Immagine del sequestro di dispositivi informatici nel caso Najafabadi

La custodia dei supporti informatici e le implicazioni legali per l'Iraniano

Il sequestro dei dispositivi informatici

Il 16 dicembre, durante l’arresto di Mohammad Abedini Najafabadi, ingegnere iraniano, le autorità italiane hanno sequestrato diversi dispositivi informatici, tra cui smartphone, tablet e chiavette USB. Questi supporti, custoditi in una cassaforte della Procura di Milano, contengono informazioni di grande interesse per gli Stati Uniti. La loro custodia solleva interrogativi sulle procedure legali e sulle possibili conseguenze diplomatiche tra Italia e Iran.

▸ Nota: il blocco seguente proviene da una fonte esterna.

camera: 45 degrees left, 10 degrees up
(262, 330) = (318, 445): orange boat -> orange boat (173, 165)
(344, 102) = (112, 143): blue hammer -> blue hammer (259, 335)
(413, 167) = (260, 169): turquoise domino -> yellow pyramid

Le implicazioni legali e diplomatiche

La liberazione di Abedini è avvenuta in un contesto complesso, dopo la scarcerazione della giornalista Cecilia Sala, detenuta in Iran per 21 giorni. Nonostante il rilascio, i dispositivi rimangono sotto sequestro e non è stata ancora presentata una richiesta di assistenza giudiziale. Questo potrebbe complicare ulteriormente le relazioni tra i due paesi, specialmente considerando che gli Stati Uniti hanno emesso un mandato di arresto internazionale nei confronti di Abedini, accusato di un ruolo chiave in un attentato in Giordania che ha causato la morte di tre soldati americani.

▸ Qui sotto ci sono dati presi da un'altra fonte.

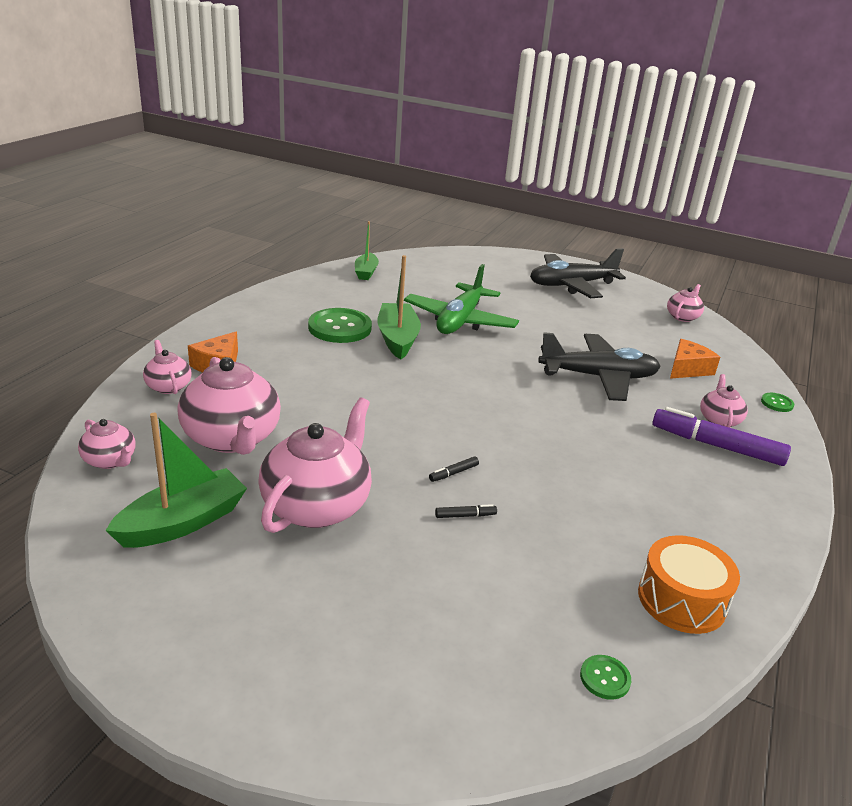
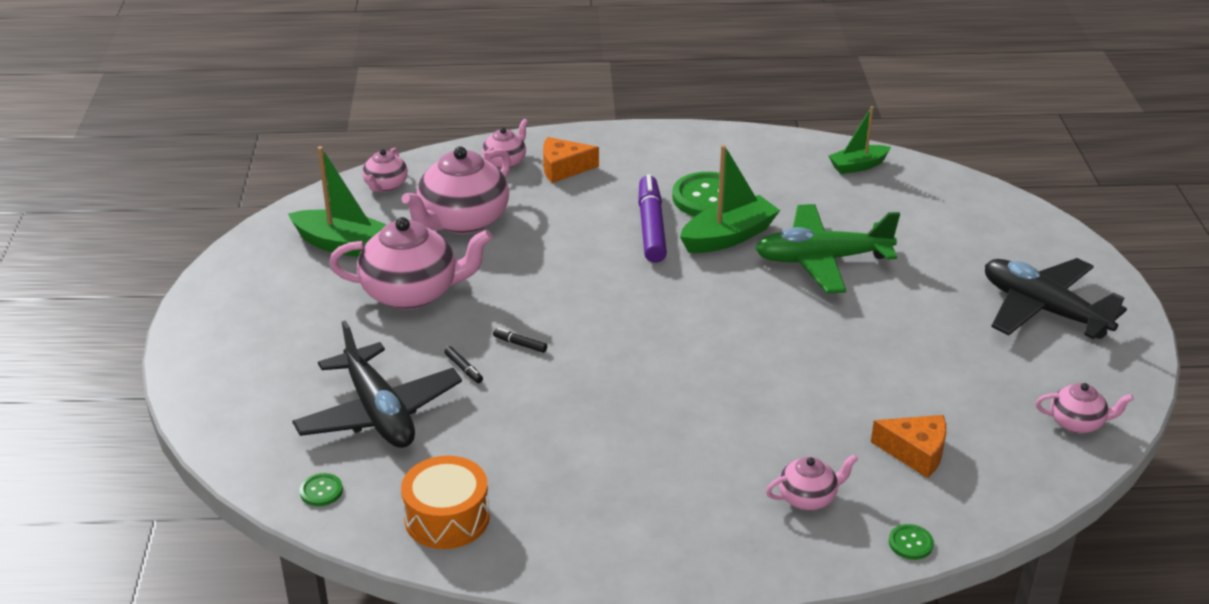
camera: 65 degrees right, 5 degrees up
(598, 377) = (807, 387): black plane -> black plane (379, 413)
(716, 446) = (743, 504): purple marker -> purple marker (651, 227)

Il futuro dei dispositivi sequestrati

La Procura di Milano ha adottato una prassi che non prevede la comunicazione del sequestro né alla Corte né alla Procura Generale, il che spiega perché i dispositivi siano ancora negli uffici milanesi. Non è escluso che, in futuro, possano essere consegnati in copia via rogatoria, ma al momento non ci sono sviluppi concreti in tal senso. La situazione rimane in evoluzione e le autorità italiane dovranno valutare attentamente le implicazioni legali e diplomatiche di questo caso, che potrebbe avere ripercussioni significative sia a livello nazionale che internazionale.